WAIT! They have already marked stuff down and cleared it out? Ugh. I still haven't even hit Lowe's and we didn't even get a Halloween Express this year (and the location they used last year is still available). I was also really disappointed in Spirt and Party City. It seemed like they had significantly less than in the past but the prices were painful. HD has seriously stepped up the Halloween stuff though, no doubt about that. Sounds like a field trip is in order.


----------



## Hauntiholik (May 17, 2006)

Daphne said:


> Sounds like a field trip is in order.


If they don't have props available locally, you should be able to order them online.


----------



## FistJr (Nov 11, 2014)

Home Depot here is still going strong for Halloween...


----------



## Plastic Ninja (Sep 30, 2010)

Does anyone know how easy it was to order horses on discount after Halloween, or where they pretty much sold out? I really want to do the four horsemen still, but $200 a pop is a bit much haha.


----------



## MichaelMyers666 (Nov 5, 2016)

jdubbya said:


> I was at both HD and Lowes today as well, looking for an led orange spotlight. All sold out. They have a lot of the animated projection lights but no plain spots. Our Lowes is also putting out Christmas in a big way. Blech


You can get the orange spotlights (or the fire and ice version) on ebay for cheaper, like $17 shipped. I got several. You still have enough time to get them shipped as well.


----------



## MichaelMyers666 (Nov 5, 2016)

I worked at Home Depot last year for both Halloween and Christmas. My store didn't discount any Halloween until either Oct 31 or Nov 1. The good thing is you can search for an item online, and they'll tell you which store in your area has it, and how many. Then you can "buy/reserve" it online, and go pick it up from the service desk.

I already have my clearance shopping store list ready to include: Home Depot, Walgreens, Party City, and Target.

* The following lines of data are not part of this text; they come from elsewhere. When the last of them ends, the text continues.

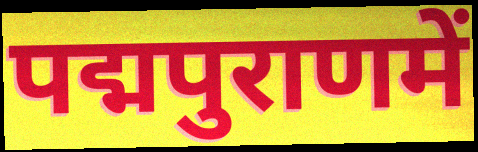
पद्मपुराणमें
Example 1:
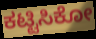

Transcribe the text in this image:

ಕಟ್ಟಿಸಿಕೋ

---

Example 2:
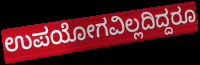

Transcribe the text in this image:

ಉಪಯೋಗವಿಲ್ಲದಿದ್ದರೂ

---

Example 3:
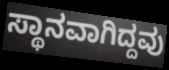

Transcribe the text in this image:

ಸ್ಥಾನವಾಗಿದ್ದವು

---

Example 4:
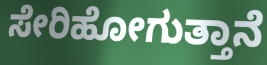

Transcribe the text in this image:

ಸೇರಿಹೋಗುತ್ತಾನೆ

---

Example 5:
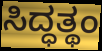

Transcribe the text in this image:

ಸಿದ್ಧತ್ಥಂ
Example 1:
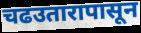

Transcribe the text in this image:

चढउतारापासून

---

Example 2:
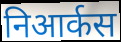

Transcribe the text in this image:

निआर्कस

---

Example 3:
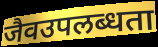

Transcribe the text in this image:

जैवउपलब्धता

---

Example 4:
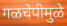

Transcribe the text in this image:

गळचेपीमुळे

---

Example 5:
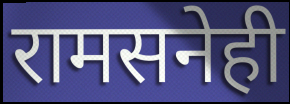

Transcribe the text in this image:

रामसनेही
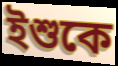
ইশুকে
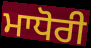
ਮਾਧੋਰੀ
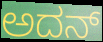
ಅದನ್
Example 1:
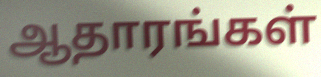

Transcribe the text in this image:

ஆதாரங்கள்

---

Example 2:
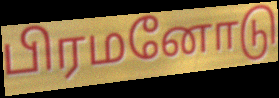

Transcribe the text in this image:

பிரமனோடு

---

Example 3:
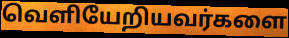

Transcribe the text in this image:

வெளியேறியவர்களை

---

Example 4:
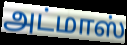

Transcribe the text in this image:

அட்மாஸ்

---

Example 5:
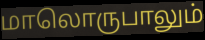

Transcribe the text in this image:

மாலொருபாலும்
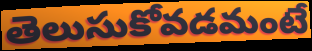
తెలుసుకోవడమంటే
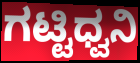
ಗಟ್ಟಿಧ್ವನಿ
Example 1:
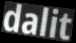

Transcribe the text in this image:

dalit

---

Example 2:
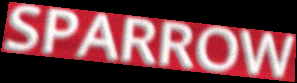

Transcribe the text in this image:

SPARROW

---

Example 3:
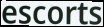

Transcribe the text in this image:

escorts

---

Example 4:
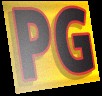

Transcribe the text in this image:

PG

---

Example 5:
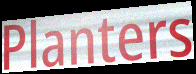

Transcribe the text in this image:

Planters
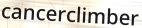
cancerclimber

I got some awesome deals last year.


----------



## Screaming Demons (Jul 12, 2009)

Plastic Ninja said:


> Does anyone know how easy it was to order horses on discount after Halloween, or where they pretty much sold out? I really want to do the four horsemen still, but $200 a pop is a bit much haha.


Last year they sold out in August and were going for almost a grand on ebay right before Halloween. There doesn't appear to be any shortage of them this year though.


----------



## bobzilla (Nov 13, 2008)

50% off all Halloween in store at Home Depot 
At least here in San Diego. Even the skeleton horses were half off :googly:


----------



## RWB (Oct 16, 2012)

Missed out on the 9ft Spider. It was at $124 for a second while I was ordering a horse and then went back to the full price. Hoping it will drop again after Halloween.


----------



## MichaelMyers666 (Nov 5, 2016)

Can confirm Halloween stuff at Home Depot is now 50% off in store and online.
Might get some of the spot lights for $10.


----------